Open the "developer tools":
- Click on the Menu (three dots at the top right-hand side in the current browser versions).
- Select More tools.
- Select Developer tools.
The keyboard shortcut is F12 or Ctrl + Shift + I, but keep in mind that it may not always work depending on the web site.
Clear the contents of the Console and Network tab before you reproduce the issue and record.
There is usually a small icon at the top left-hand side of the tab that depicts a "forbidden" sign, similar to this:
In Firefox, it may look like a trash can and its position may be slightly different.
Step 3 - Record the network traffic
- Select the "Network" tab in developer tools.
- Select the Preserve log and Disable cache checkboxes.
- Clear the contents of the Network tab and of the Console tab via the Clear button in the top left-hand side (see instructions above).
- Ensure the red circle in the top left-hand side of the Network panel is "glowing" so that traffic is recorded. If it is not glowing but is a grey circle, click it so it is red, and this will start recording the network traffic.
- Reproduce the scenario or issue.
- Click the Export HAR… button (downward facing arrow) to save the file.
Figure: Capturing network log from Google Chrome
Step 4 - Save the console contents
- Select the Console tab.
- There may be various entries in it, or none. In any case, save this information. Take a screenshot as well.
- Right click the empty area.
- Select "Save as" and save the text file.
Step 5 - Server logs
If your vault is in the M-Files cloud, only send the UTC time of the attempt. M-Files personnel can collect the necessary logs.

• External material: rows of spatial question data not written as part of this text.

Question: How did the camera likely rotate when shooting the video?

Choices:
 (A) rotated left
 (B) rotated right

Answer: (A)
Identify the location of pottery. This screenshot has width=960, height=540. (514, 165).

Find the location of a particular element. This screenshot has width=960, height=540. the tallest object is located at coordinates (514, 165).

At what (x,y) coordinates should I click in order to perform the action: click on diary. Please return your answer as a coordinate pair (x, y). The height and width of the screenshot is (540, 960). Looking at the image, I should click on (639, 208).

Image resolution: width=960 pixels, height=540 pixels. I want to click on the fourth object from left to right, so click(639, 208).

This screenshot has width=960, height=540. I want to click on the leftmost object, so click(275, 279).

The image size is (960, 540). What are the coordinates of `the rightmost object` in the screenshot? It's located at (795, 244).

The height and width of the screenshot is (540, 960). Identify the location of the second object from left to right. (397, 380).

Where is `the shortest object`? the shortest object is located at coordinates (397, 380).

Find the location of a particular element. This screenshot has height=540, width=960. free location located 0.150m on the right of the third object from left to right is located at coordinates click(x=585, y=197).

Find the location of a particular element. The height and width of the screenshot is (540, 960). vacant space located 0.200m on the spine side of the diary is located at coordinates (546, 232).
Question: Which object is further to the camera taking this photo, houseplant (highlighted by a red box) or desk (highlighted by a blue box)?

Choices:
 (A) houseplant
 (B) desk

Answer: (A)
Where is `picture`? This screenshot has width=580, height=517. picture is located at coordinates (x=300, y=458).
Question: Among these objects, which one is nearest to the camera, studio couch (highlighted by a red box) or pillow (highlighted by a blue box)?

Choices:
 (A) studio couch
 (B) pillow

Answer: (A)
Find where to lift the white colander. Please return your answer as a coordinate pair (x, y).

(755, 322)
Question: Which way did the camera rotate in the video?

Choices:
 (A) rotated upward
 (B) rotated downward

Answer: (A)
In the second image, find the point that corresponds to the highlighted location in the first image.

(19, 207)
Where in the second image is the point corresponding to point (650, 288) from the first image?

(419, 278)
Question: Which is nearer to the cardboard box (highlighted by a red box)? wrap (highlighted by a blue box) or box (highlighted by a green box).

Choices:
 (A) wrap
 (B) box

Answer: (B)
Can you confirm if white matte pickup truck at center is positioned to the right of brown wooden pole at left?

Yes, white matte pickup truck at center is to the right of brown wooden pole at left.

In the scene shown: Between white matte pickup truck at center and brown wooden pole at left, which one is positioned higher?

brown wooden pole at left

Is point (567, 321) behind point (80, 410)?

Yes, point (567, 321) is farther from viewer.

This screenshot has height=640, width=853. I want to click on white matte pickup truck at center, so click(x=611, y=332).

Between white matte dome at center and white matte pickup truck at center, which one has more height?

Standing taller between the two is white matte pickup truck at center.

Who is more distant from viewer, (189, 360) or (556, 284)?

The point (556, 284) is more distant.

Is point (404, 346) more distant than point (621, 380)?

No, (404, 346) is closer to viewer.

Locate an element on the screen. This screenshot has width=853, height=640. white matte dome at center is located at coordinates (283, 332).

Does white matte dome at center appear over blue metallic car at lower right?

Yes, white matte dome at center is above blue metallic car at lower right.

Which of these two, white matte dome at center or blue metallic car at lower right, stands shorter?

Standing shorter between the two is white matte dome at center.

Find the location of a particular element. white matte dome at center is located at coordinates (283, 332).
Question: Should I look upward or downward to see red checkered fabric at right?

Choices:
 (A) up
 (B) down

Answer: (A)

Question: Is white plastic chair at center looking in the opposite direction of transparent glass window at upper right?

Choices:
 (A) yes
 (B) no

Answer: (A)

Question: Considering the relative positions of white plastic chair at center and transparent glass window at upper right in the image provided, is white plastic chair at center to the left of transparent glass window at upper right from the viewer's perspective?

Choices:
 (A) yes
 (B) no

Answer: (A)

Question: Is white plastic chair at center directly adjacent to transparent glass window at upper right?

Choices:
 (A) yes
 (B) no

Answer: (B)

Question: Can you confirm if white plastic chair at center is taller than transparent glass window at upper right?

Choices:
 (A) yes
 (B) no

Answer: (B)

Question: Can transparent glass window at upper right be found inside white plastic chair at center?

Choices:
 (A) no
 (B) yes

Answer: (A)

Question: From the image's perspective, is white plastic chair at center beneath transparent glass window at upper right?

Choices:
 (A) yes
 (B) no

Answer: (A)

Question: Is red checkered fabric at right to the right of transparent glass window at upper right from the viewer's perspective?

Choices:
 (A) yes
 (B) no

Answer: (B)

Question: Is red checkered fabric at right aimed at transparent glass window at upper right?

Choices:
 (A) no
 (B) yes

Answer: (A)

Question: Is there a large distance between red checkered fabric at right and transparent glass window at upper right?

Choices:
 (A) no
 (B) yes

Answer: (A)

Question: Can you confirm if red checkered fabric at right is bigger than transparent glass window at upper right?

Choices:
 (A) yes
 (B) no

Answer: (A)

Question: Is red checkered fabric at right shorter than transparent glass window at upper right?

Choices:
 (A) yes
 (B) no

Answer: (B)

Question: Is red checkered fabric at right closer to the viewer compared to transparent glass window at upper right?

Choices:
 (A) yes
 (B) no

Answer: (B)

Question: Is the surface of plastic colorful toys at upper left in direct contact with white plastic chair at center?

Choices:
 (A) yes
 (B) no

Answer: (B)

If this is an on-premises server, collect the following server-side logs:
- IIS logs - wait at least 10 minutes before collecting them to ensure IIS flushes the data to disk
- Windows Event Log - if IIS and M-Files Server are running on separate machines, get the logs from both.
Step 6 - Send the information to M-Files support
You should now have the following list of data:
- The .har file from the Network tab.
- The .log file from the Console tab.
- The UTC time of the attempt.
- If on-premises, the .evtx file from Windows Event Log.
- If on-premises, the .log files from IIS.
- Details on the issue/scenario that was recorded (what was done, what was observed, any screenshots).
Send all of this information securely to M-Files support via our Cryptshare portal.